One less ruthless dictator left in the world.
One less ruthless dictator left in the world.
piercehawkeye45;427920 wrote:Dictators are like my rival's football team, no matter who they lost someone was always ready to stand up and take their spot. I don't know anything about Suharto but I doubt that it will be much better.
Ibram;427743 wrote:Suharto's dead.
One less ruthless dictator left in the world.
Urbane Guerrilla;429166 wrote:Quite right, Ibbie. I knew there was hope for you.
Now really, would anyone object to speeding the process up around the world? Our troubles come from undemocratic societies.
The Archive has worked for many years to open U.S. government files on Indonesia and East Timor. In December 2001, the Archive posted newly declassified documents showing that Secretary of State Henry Kissinger and President Gerald Ford gave the green light to Indonesia's 1975 invasion of East Timor, the beginning of a 24-year occupation in which more than 100,000 Timorese died (Readers are invited to refer to this earlier briefing book for historical background on East Timor and Indonesia's 1975 invasion).
They also demonstrate that Washington realized Indonesia's intention of taking East Timor by force far earlier than previously recognized, was aware of - and discounted or suppressed - credible reports of ongoing Indonesian atrocities from 1975 to 1983, turned a blind eye to the extensive use of U.S. weapons in East Timor, and through 1999 viewed the crisis in East Timor primarily as a distraction from its priority of maintaining close relations with the Indonesian government and armed forces.
Up until the very end, Washington's role in this unfolding drama has been deplorable. The United States supported Suharto from day one and then for 12,000 days after that. Only in the last ten hours of his rule did Washington begin to distance itself from the dictator.
Let's remember: After pushing aside Indonesia's founding president Sukarno in 1965, Suharto and his military killed as many as one million people. The U.S. government gave Suharto a helping hand, even providing the generals with the names of 5,000 suspected communists. The United States also made sure that Suharto's men had enough weapons to do the job. "A steady flow of cable traffic between the U.S. embassy in Jakarta and Washington released under the Freedom of Information Act shows conclusively that the United States was well aware of the killings, approved of them, and even sent emergency supplies of small firearms to arm the killers," writes Carmel Budiardjo in Surviving Indonesia's Gulag: A Western Woman Tells Her Story (Cassell).
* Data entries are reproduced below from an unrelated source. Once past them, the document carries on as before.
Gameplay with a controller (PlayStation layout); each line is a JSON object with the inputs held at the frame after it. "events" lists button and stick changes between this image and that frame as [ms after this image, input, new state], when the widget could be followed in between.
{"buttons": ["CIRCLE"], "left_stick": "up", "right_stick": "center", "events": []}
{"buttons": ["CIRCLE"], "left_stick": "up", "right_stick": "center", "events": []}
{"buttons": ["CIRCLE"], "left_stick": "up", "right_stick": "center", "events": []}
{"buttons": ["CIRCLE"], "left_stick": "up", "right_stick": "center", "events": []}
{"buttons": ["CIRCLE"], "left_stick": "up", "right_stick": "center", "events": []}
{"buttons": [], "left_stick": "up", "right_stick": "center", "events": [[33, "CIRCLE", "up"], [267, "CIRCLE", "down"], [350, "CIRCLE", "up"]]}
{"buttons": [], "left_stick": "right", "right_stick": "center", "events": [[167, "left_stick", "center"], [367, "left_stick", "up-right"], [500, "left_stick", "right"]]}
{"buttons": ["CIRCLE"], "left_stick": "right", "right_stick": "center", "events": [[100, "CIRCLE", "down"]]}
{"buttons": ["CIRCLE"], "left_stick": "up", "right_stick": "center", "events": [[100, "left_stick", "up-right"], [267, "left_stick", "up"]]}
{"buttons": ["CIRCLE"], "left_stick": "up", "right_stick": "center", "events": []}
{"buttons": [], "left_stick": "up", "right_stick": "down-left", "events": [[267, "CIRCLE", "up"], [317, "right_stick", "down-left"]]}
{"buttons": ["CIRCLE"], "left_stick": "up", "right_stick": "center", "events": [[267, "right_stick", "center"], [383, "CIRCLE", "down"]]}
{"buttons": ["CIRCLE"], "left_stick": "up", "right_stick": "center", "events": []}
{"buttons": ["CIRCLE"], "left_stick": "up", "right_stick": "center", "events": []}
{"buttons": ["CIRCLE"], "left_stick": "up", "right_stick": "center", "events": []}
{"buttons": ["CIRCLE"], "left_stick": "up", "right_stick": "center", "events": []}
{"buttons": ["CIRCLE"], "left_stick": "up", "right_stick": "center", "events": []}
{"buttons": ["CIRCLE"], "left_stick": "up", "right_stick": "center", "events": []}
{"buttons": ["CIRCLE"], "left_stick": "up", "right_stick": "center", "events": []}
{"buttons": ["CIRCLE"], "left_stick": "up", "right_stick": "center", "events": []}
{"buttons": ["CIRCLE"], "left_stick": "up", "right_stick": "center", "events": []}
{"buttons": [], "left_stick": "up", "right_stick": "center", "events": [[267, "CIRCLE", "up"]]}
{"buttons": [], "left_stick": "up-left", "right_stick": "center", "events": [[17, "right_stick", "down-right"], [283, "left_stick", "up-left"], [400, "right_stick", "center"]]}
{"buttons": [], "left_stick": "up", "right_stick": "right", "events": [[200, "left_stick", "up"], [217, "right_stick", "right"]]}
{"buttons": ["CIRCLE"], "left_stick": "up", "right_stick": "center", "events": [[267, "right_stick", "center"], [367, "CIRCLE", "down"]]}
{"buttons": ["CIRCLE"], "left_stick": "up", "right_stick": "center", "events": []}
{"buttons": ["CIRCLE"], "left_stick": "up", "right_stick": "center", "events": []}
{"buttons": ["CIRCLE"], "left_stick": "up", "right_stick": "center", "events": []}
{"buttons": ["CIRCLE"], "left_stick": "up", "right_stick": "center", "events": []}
In the ensuing years, the United States continued to arm Suharto and give economic aid. In December 1975, Secretary of State Henry Kissinger and President Gerald Ford visited Jakarta and gave Suharto the green light to invade East Timor, which he did within forty-eight hours. That invasion and occupation cost 200,000 lives.
Suharto was Washington's creature. And it took Washington the longest time to abandon him. Even on the last day of his rule, there was a split within the Administration over whether to call for him to step down or muffle criticism.
xoxoxoBruce;429172 wrote:UG wants to be a ruthless dictator, to the whole world.